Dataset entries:
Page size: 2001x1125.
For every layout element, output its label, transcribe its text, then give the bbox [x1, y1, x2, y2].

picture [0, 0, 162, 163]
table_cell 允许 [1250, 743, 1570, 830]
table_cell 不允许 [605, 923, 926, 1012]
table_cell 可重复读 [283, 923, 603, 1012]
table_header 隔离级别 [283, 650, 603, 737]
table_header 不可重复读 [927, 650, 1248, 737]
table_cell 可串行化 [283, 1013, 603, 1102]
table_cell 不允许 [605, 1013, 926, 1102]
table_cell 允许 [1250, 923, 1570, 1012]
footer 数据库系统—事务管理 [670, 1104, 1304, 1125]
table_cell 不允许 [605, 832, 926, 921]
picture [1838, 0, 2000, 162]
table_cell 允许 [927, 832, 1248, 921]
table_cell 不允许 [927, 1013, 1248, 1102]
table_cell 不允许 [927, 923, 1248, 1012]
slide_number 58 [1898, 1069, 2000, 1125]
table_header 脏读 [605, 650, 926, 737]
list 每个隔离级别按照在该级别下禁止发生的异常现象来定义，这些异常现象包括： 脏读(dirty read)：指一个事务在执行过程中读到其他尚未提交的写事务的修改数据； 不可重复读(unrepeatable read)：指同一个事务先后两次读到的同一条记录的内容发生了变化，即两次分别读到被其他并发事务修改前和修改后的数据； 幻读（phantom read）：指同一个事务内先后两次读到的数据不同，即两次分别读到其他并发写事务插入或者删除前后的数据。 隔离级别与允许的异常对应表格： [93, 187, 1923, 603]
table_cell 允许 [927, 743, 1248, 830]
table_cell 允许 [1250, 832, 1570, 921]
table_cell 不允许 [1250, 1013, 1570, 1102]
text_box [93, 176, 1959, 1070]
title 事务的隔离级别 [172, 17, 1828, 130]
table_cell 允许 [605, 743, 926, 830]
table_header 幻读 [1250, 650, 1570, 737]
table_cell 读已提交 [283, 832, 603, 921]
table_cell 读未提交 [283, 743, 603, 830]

Task to carry out
Would you be able to transcribe every line of the data exactly?

Answer to this problem
Page size: 2001x1125.
For every layout element, output its label, transcribe its text, then give the bbox [x1, y1, x2, y2].

picture [0, 0, 162, 163]
table_cell 允许 [1250, 743, 1570, 830]
table_cell 不允许 [605, 923, 926, 1012]
table_cell 可重复读 [283, 923, 603, 1012]
table_header 隔离级别 [283, 650, 603, 737]
table_header 不可重复读 [927, 650, 1248, 737]
table_cell 可串行化 [283, 1013, 603, 1102]
table_cell 不允许 [605, 1013, 926, 1102]
table_cell 允许 [1250, 923, 1570, 1012]
footer 数据库系统—事务管理 [670, 1104, 1304, 1125]
table_cell 不允许 [605, 832, 926, 921]
picture [1838, 0, 2000, 162]
table_cell 允许 [927, 832, 1248, 921]
table_cell 不允许 [927, 1013, 1248, 1102]
table_cell 不允许 [927, 923, 1248, 1012]
slide_number 58 [1898, 1069, 2000, 1125]
table_header 脏读 [605, 650, 926, 737]
list 每个隔离级别按照在该级别下禁止发生的异常现象来定义，这些异常现象包括： 脏读(dirty read)：指一个事务在执行过程中读到其他尚未提交的写事务的修改数据； 不可重复读(unrepeatable read)：指同一个事务先后两次读到的同一条记录的内容发生了变化，即两次分别读到被其他并发事务修改前和修改后的数据； 幻读（phantom read）：指同一个事务内先后两次读到的数据不同，即两次分别读到其他并发写事务插入或者删除前后的数据。 隔离级别与允许的异常对应表格： [93, 187, 1923, 603]
table_cell 允许 [927, 743, 1248, 830]
table_cell 允许 [1250, 832, 1570, 921]
table_cell 不允许 [1250, 1013, 1570, 1102]
text_box [93, 176, 1959, 1070]
title 事务的隔离级别 [172, 17, 1828, 130]
table_cell 允许 [605, 743, 926, 830]
table_header 幻读 [1250, 650, 1570, 737]
table_cell 读已提交 [283, 832, 603, 921]
table_cell 读未提交 [283, 743, 603, 830]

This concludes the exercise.